Brexit is proving to be a very mixed blessing for the Democratic Unionist Party. The Ulster Unionists couldn’t make up their minds about where they stood, so the DUP was the only one of the five main parties that campaigned to leave the EU.
Westminster maths and Tory infighting gave the DUP’s MPs temporary significance and influence. But after the DUP fell out with then prime minister Teresa May, the tide was on the turn.
Boris Johnson was delighted to use his ‘Northern Ireland friends’ when their votes were useful. Once the maths changed, the temporary arrangement died.
In the House of Commons during the week, Jeffrey Donaldson must have longed for the times when the DUP was in a confidence-and-supply arrangement with the Conservative government.
Alongside him on the green benches, the plaintive cries of his colleague, Sammy Wilson were delivered in an almost empty chamber.
The customs infrastructure under construction at the ports of Larne, Warrenpoint and Belfast is a responsibility of a DUP Agriculture Minister, Edwin Poots.
It’s a challenging time for DUP leader, Arlene Foster.

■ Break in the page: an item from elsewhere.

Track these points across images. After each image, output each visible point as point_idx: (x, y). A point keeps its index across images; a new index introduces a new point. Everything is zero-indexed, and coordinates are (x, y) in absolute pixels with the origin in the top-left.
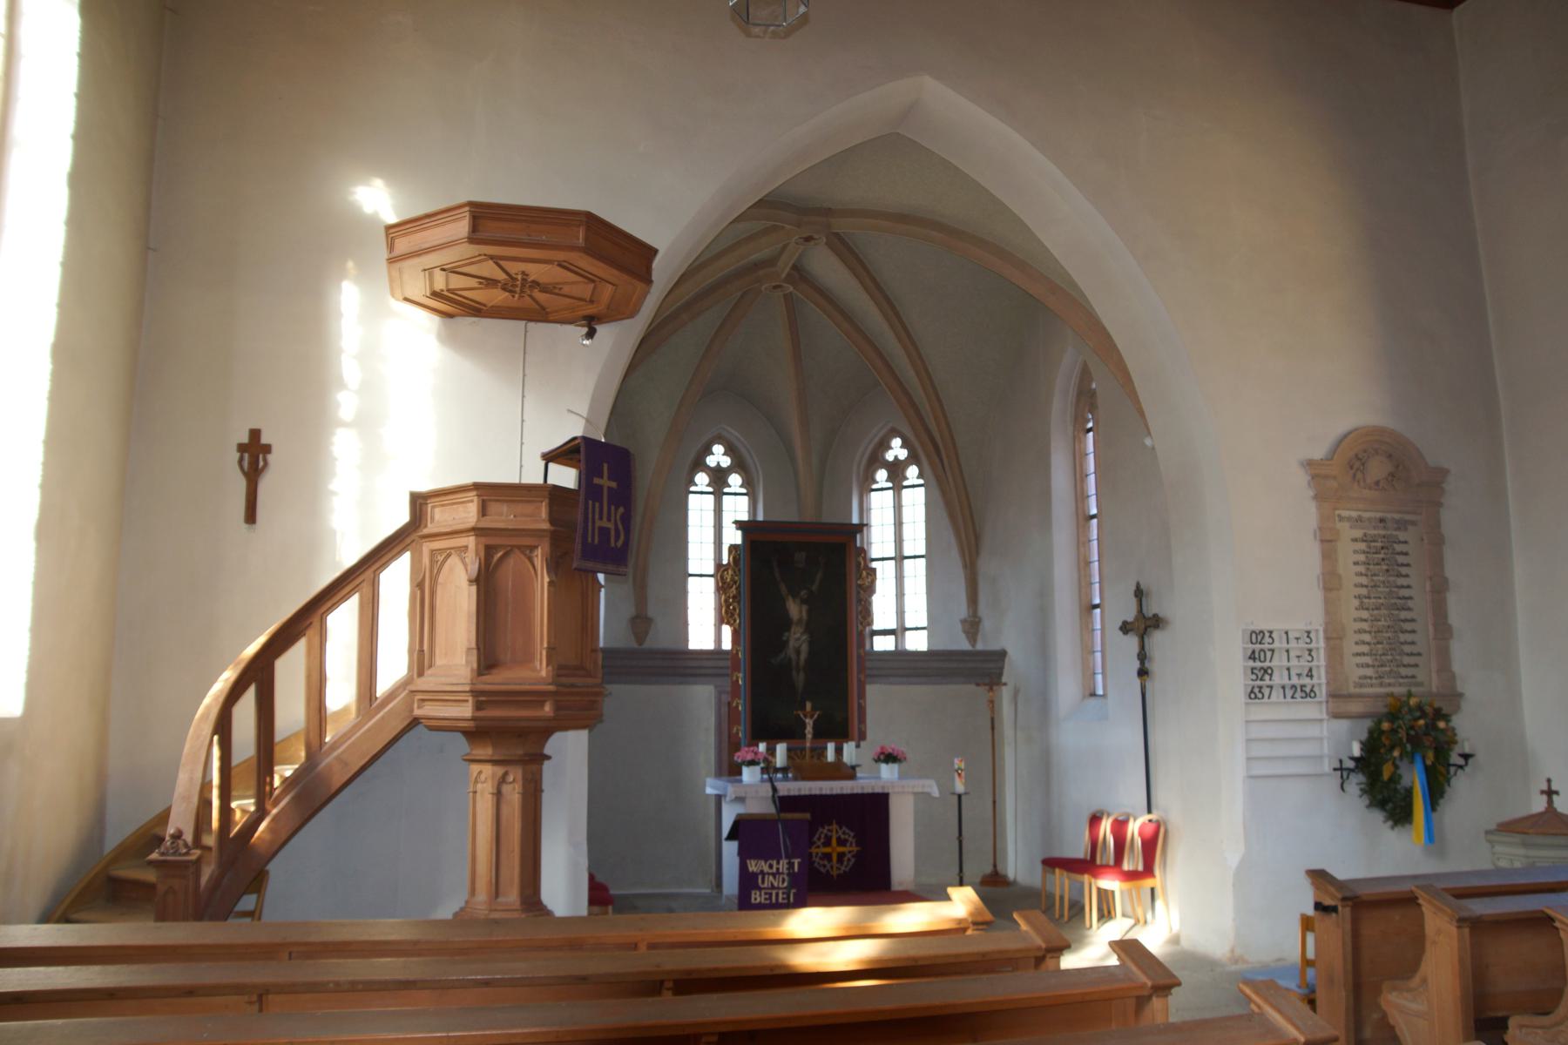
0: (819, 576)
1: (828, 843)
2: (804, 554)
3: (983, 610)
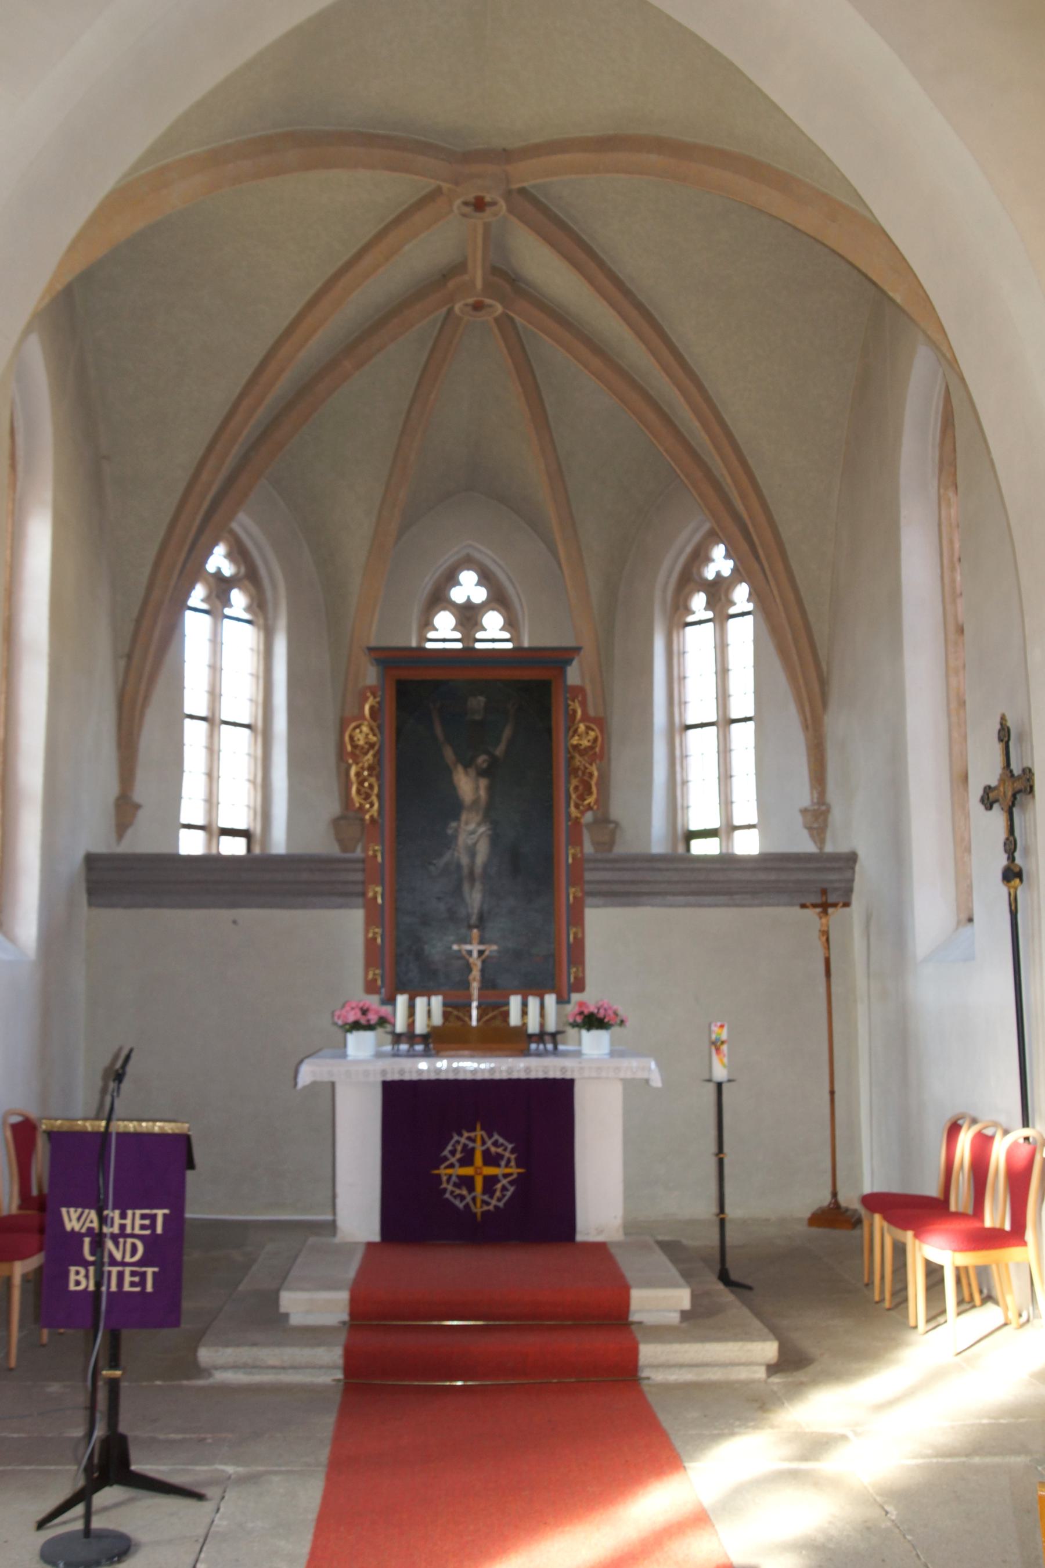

The ‘take back control’ slogan, so successfully pushed by Dominic Cummings during the Brexit campaign, has left the Fermanagh-based party leader vulnerable to factors over which she now has little or no control.
The UK will be out of the European Union next year.
For the DUP, will the Brexit project it supported and helped to deliver be a perfect present or a hospital pass in 2021, the centenary of the foundation of Northern Ireland?